ページクラスが持つメソッドは多くありません。主要なものはこれだけです。
メソッド | 動作 |
---|---|
set($key, $values) | ページにリソースや変数をセットする |
display($tpl) | セットされたものにページテンプレートを適用してHTML表示する |
ページクラス名にはURLをクラス名にして頭にPage_をつけたものを指定します。URLが/user/entyry/index.phpならPage_User_Entry_Indexです。イベント定義したPageクラスをBEAR_Mainを継承したApp_Mainクラスで実行(run)します。
ページが必要とする引数やオブジェクトをこのハンドラで準備します。BEAR_Mainのオプションでインジェクトハンドラを切り替える事が可能です。
インジェクションハンドラで用意(注入)された変数やオブジェクトを使ってページ出力に必要な変数を準備します。 外部リソースを読み取り、リソースをset()メソッドでセットします。
onInit()ハンドラでsetされた値やリソースを出力します。 display()メソッドでSmartyを使用したHTMLページ出力になります。output('json')やoutput('excel')で出力するとそれぞれAJAX用JSONサービス、エクセルファイルダウンロードとなります。
※initハンドラでは出力はできません。echoや不用意なincludeで出力されたものはデバックモードでは破線に囲まれ開発確認用に出力されますが、ライブモードでは全てキャンセルされます。
フォームからsubmitされた値ががフォームバリデーションOKの場合のみコールされます。
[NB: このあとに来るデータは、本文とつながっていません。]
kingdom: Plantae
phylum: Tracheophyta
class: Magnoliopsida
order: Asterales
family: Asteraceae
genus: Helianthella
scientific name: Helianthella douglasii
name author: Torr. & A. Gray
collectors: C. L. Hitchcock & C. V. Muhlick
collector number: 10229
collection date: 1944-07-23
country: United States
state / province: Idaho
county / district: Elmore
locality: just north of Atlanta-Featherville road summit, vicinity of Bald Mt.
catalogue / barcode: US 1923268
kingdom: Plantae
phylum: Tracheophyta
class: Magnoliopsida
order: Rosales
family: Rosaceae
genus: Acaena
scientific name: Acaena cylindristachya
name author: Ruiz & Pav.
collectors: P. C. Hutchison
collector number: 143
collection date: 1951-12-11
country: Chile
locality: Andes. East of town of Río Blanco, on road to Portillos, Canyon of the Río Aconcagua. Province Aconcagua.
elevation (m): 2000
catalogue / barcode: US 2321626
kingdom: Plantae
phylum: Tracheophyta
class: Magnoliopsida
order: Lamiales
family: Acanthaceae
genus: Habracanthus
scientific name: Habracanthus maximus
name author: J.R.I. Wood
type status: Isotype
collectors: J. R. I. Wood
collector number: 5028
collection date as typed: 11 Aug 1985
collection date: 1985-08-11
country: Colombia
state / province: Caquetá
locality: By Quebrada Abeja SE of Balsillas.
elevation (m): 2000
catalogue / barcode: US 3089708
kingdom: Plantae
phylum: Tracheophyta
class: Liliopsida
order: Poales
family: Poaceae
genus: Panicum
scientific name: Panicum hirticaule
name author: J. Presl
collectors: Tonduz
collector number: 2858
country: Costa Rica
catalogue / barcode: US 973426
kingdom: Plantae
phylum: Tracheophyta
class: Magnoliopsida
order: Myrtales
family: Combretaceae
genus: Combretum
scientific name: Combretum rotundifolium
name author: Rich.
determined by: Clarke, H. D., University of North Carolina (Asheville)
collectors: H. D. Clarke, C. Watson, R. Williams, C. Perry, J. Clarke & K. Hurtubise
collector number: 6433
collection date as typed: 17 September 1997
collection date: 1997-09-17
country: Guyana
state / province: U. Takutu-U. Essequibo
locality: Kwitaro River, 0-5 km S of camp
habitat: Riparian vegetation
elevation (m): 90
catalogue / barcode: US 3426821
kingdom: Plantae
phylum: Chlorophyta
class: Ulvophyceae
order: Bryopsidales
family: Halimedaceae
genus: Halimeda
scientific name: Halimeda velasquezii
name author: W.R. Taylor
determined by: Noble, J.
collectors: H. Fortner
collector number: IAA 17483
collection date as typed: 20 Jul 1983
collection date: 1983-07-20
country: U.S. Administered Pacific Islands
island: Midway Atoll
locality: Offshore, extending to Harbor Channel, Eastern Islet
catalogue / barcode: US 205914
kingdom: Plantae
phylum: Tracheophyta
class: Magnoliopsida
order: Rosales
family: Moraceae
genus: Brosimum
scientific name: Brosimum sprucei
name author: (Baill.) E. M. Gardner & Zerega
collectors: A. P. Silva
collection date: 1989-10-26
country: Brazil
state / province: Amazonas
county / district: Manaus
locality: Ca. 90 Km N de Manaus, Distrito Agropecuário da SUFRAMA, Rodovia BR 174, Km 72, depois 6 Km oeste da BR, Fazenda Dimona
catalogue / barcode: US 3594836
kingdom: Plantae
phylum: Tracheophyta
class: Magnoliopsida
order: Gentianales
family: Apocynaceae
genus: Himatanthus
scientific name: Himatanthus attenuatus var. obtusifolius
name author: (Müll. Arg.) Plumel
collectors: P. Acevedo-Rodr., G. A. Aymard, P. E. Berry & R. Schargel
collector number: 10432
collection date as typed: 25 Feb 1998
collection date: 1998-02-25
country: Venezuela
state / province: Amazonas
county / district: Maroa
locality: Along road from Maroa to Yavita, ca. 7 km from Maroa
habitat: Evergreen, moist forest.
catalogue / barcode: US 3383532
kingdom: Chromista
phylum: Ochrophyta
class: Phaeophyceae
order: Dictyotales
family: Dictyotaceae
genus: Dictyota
$submitで渡された値をつかってリソース操作(create, update, delete)をします。
ページに特定のイベントのハンドラを記述します。例えば記事一覧リソースを表示しているページがあったとして、特定の記事の「消去」リンクをクリックしたとき等にコールされます。
通常、リソースリクエストでリソース側で例外が発生しても(例えばDB接続失敗)ページには空のリソースオブジェクトが返るだけですが、その例外処理をページでしたい場合(ユーザー登録失敗など)にはこのハンドラを用意することで対処できます。 受け取った例外をハンドラ内でthrowして再度catchして例外を特定します。